- **THE PROBLEM**: Your answer must be an exact copy of the records below, minus the pictures.

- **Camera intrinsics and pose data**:
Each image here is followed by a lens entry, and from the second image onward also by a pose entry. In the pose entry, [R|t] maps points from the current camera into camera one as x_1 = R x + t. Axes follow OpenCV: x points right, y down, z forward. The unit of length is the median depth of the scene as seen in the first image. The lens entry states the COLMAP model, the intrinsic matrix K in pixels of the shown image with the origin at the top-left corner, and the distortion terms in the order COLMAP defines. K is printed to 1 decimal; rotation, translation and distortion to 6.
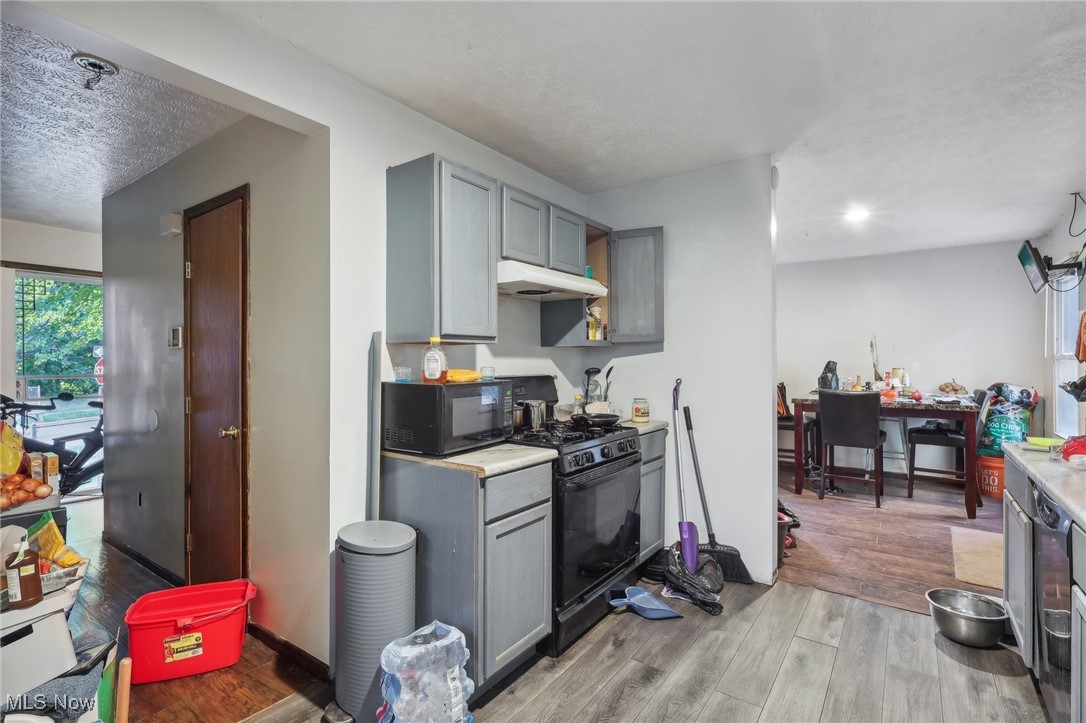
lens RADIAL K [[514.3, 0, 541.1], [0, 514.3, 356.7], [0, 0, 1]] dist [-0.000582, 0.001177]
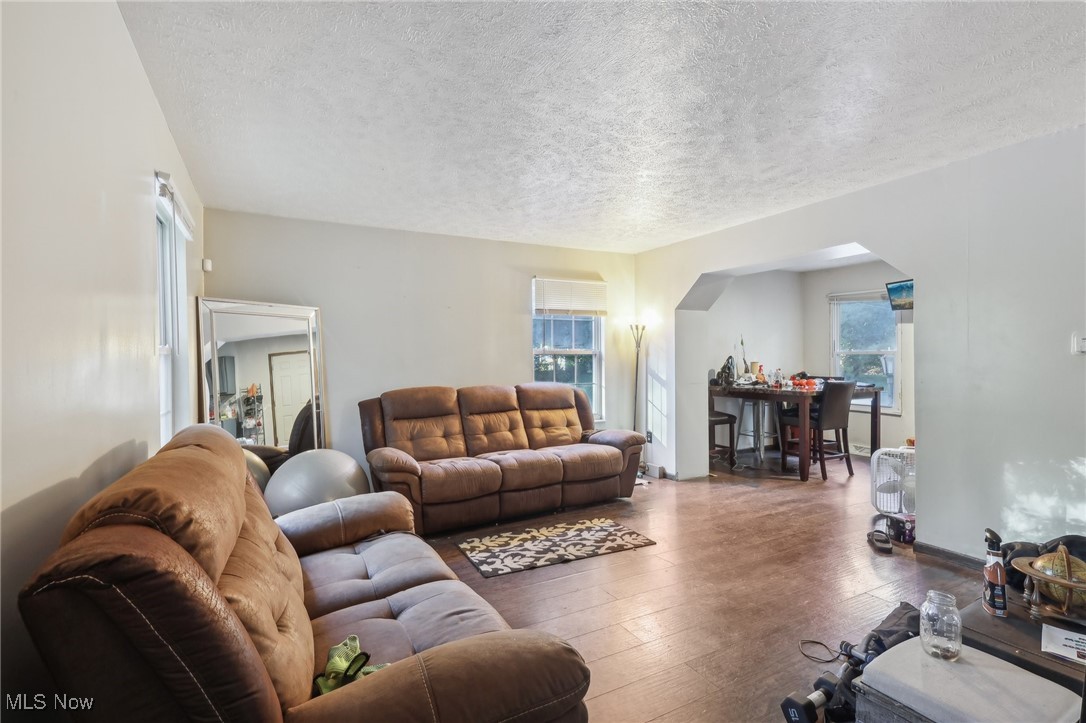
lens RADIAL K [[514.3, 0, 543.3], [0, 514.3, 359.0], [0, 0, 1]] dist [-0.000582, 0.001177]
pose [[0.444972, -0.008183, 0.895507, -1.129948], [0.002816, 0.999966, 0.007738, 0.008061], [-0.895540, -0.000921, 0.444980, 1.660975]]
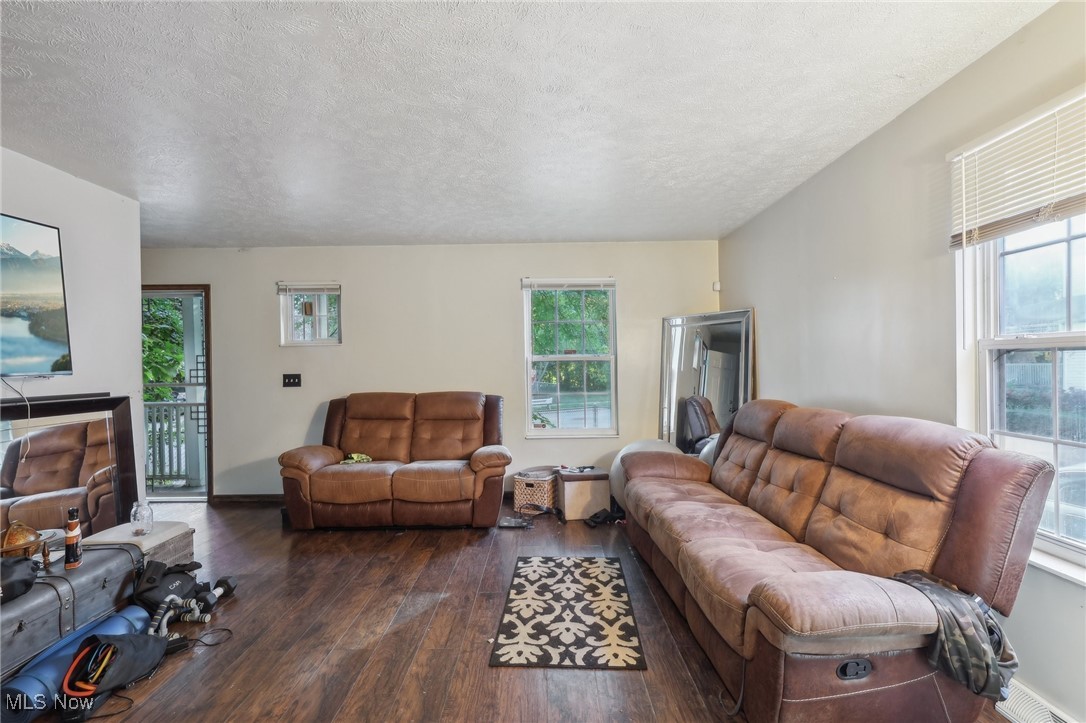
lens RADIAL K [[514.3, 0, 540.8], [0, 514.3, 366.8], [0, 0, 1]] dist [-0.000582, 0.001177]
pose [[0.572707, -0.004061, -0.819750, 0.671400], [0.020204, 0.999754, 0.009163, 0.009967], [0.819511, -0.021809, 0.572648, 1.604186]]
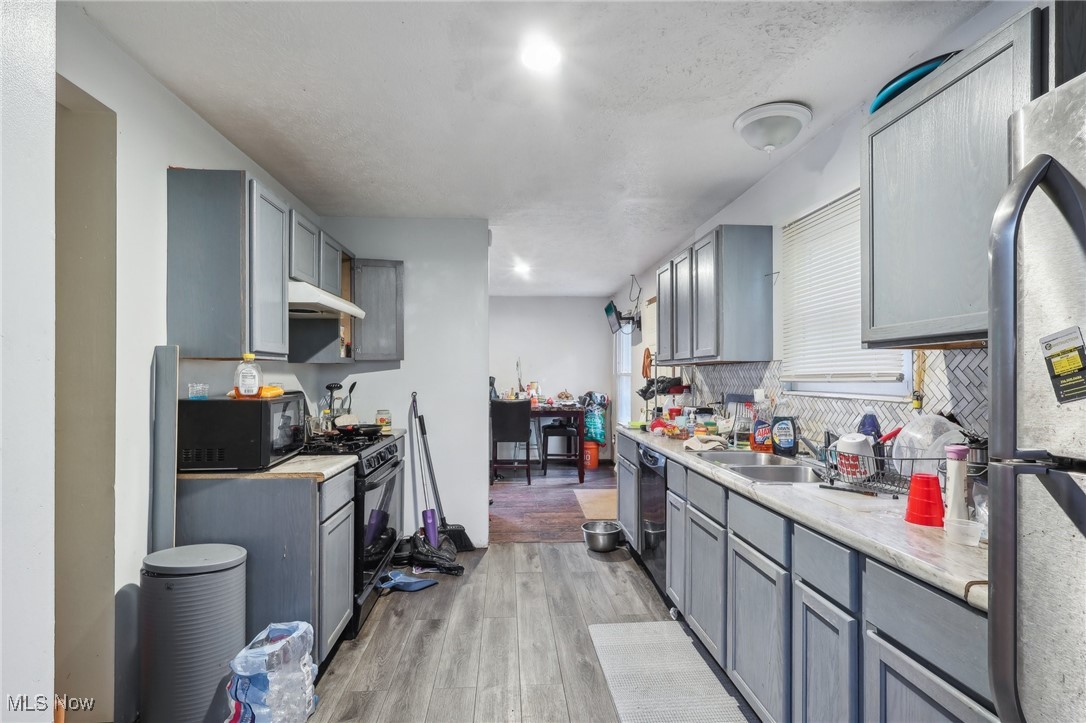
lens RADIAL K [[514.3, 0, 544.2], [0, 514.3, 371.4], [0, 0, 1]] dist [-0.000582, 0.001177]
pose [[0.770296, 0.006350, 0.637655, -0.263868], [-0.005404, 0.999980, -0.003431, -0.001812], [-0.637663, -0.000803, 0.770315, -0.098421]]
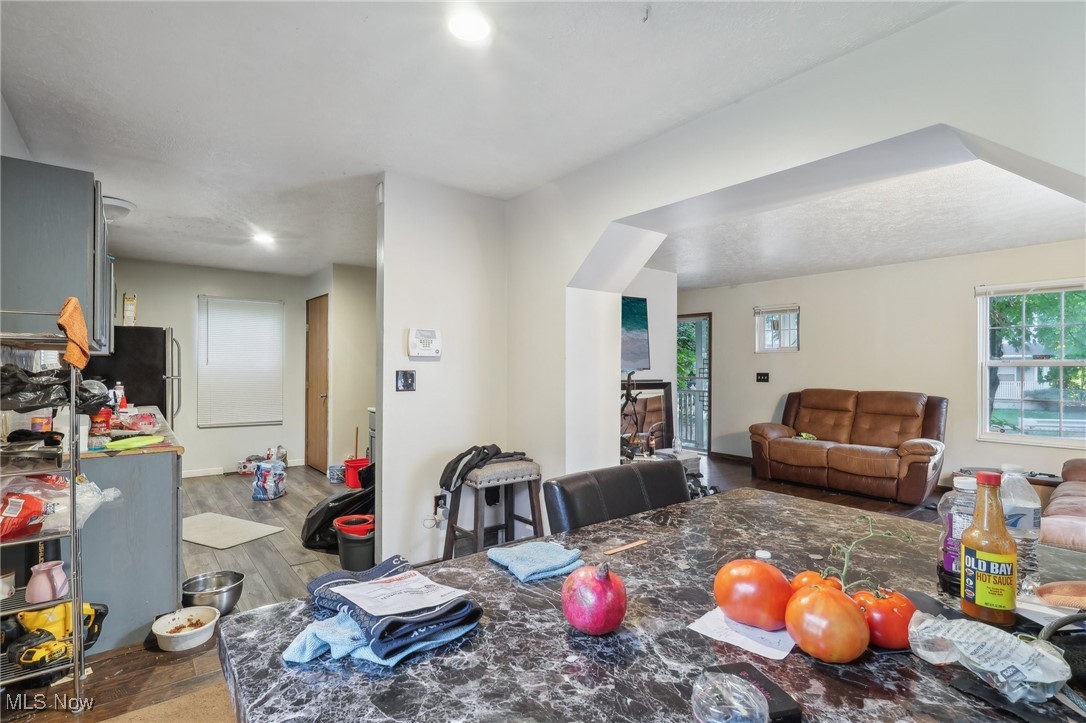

- **TASK RESPONSE**:
Each image here is followed by a lens entry, and from the second image onward also by a pose entry. In the pose entry, [R|t] maps points from the current camera into camera one as x_1 = R x + t. Axes follow OpenCV: x points right, y down, z forward. The unit of length is the median depth of the scene as seen in the first image. The lens entry states the COLMAP model, the intrinsic matrix K in pixels of the shown image with the origin at the top-left corner, and the distortion terms in the order COLMAP defines. K is printed to 1 decimal; rotation, translation and distortion to 6.
lens RADIAL K [[514.3, 0, 541.1], [0, 514.3, 356.7], [0, 0, 1]] dist [-0.000582, 0.001177]
lens RADIAL K [[514.3, 0, 543.3], [0, 514.3, 359.0], [0, 0, 1]] dist [-0.000582, 0.001177]
pose [[0.444972, -0.008183, 0.895507, -1.129948], [0.002816, 0.999966, 0.007738, 0.008061], [-0.895540, -0.000921, 0.444980, 1.660975]]
lens RADIAL K [[514.3, 0, 540.8], [0, 514.3, 366.8], [0, 0, 1]] dist [-0.000582, 0.001177]
pose [[0.572707, -0.004061, -0.819750, 0.671400], [0.020204, 0.999754, 0.009163, 0.009967], [0.819511, -0.021809, 0.572648, 1.604186]]
lens RADIAL K [[514.3, 0, 544.2], [0, 514.3, 371.4], [0, 0, 1]] dist [-0.000582, 0.001177]
pose [[0.770296, 0.006350, 0.637655, -0.263868], [-0.005404, 0.999980, -0.003431, -0.001812], [-0.637663, -0.000803, 0.770315, -0.098421]]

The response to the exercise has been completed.